(Recorded data)

══════════

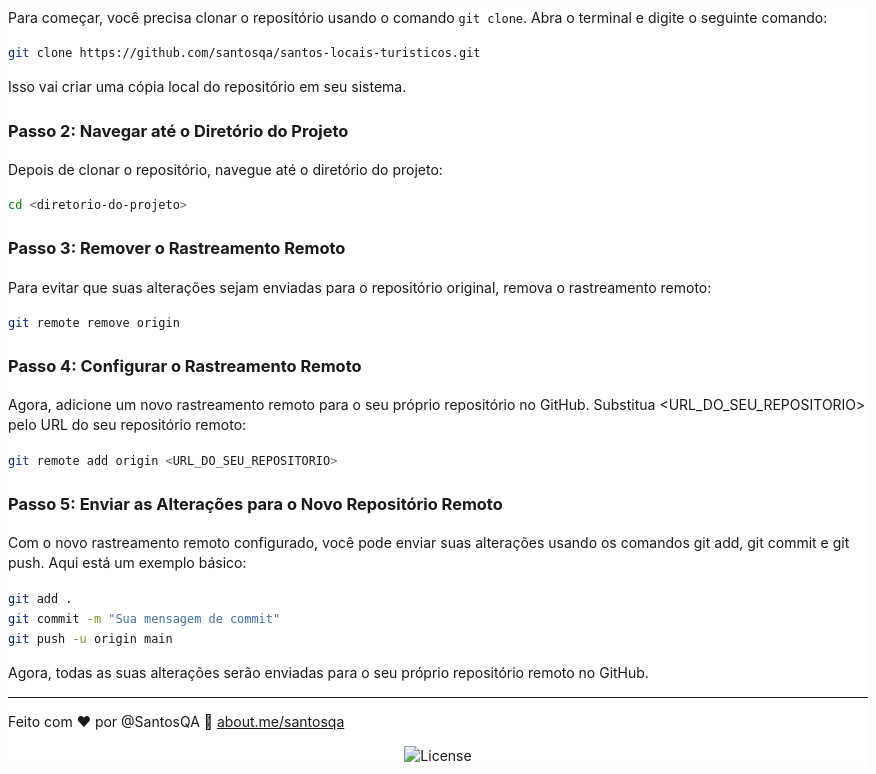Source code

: Para começar, você precisa clonar o repositório usando o comando `git clone`. Abra o terminal e digite o seguinte comando:

```bash
git clone https://github.com/santosqa/santos-locais-turisticos.git
```
Isso vai criar uma cópia local do repositório em seu sistema.

### Passo 2: Navegar até o Diretório do Projeto
Depois de clonar o repositório, navegue até o diretório do projeto:

```bash
cd <diretorio-do-projeto>
```
### Passo 3: Remover o Rastreamento Remoto
Para evitar que suas alterações sejam enviadas para o repositório original, remova o rastreamento remoto:

```bash
git remote remove origin
```

### Passo 4: Configurar o Rastreamento Remoto
Agora, adicione um novo rastreamento remoto para o seu próprio repositório no GitHub. Substitua <URL_DO_SEU_REPOSITORIO> pelo URL do seu repositório remoto:

```bash
git remote add origin <URL_DO_SEU_REPOSITORIO>
```
### Passo 5: Enviar as Alterações para o Novo Repositório Remoto
Com o novo rastreamento remoto configurado, você pode enviar suas alterações usando os comandos git add, git commit e git push. Aqui está um exemplo básico:

```bash
git add .
git commit -m "Sua mensagem de commit"
git push -u origin main
```
Agora, todas as suas alterações serão enviadas para o seu próprio repositório remoto no GitHub.

---





Feito com ♥ por @SantosQA :wave: [about.me/santosqa](https://github.com/santosqa)



<p align="center">
  <img alt="License" src="https://img.shields.io/static/v1?label=license&message=MIT&color=49AA26&labelColor=000000">
</p>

══════════

→ WHAT THE EXERCISE ASKS
Print the line that contains "Depois de clonar", then every later line of the entries above up to and including the last, all exactly as written.

→ EXERCISE RESULT
Depois de clonar o repositório, navegue até o diretório do projeto:

```bash
cd <diretorio-do-projeto>
```
### Passo 3: Remover o Rastreamento Remoto
Para evitar que suas alterações sejam enviadas para o repositório original, remova o rastreamento remoto:

```bash
git remote remove origin
```

### Passo 4: Configurar o Rastreamento Remoto
Agora, adicione um novo rastreamento remoto para o seu próprio repositório no GitHub. Substitua <URL_DO_SEU_REPOSITORIO> pelo URL do seu repositório remoto:

```bash
git remote add origin <URL_DO_SEU_REPOSITORIO>
```
### Passo 5: Enviar as Alterações para o Novo Repositório Remoto
Com o novo rastreamento remoto configurado, você pode enviar suas alterações usando os comandos git add, git commit e git push. Aqui está um exemplo básico:

```bash
git add .
git commit -m "Sua mensagem de commit"
git push -u origin main
```
Agora, todas as suas alterações serão enviadas para o seu próprio repositório remoto no GitHub.

---





Feito com ♥ por @SantosQA :wave: [about.me/santosqa](https://github.com/santosqa)



<p align="center">
  <img alt="License" src="https://img.shields.io/static/v1?label=license&message=MIT&color=49AA26&labelColor=000000">
</p>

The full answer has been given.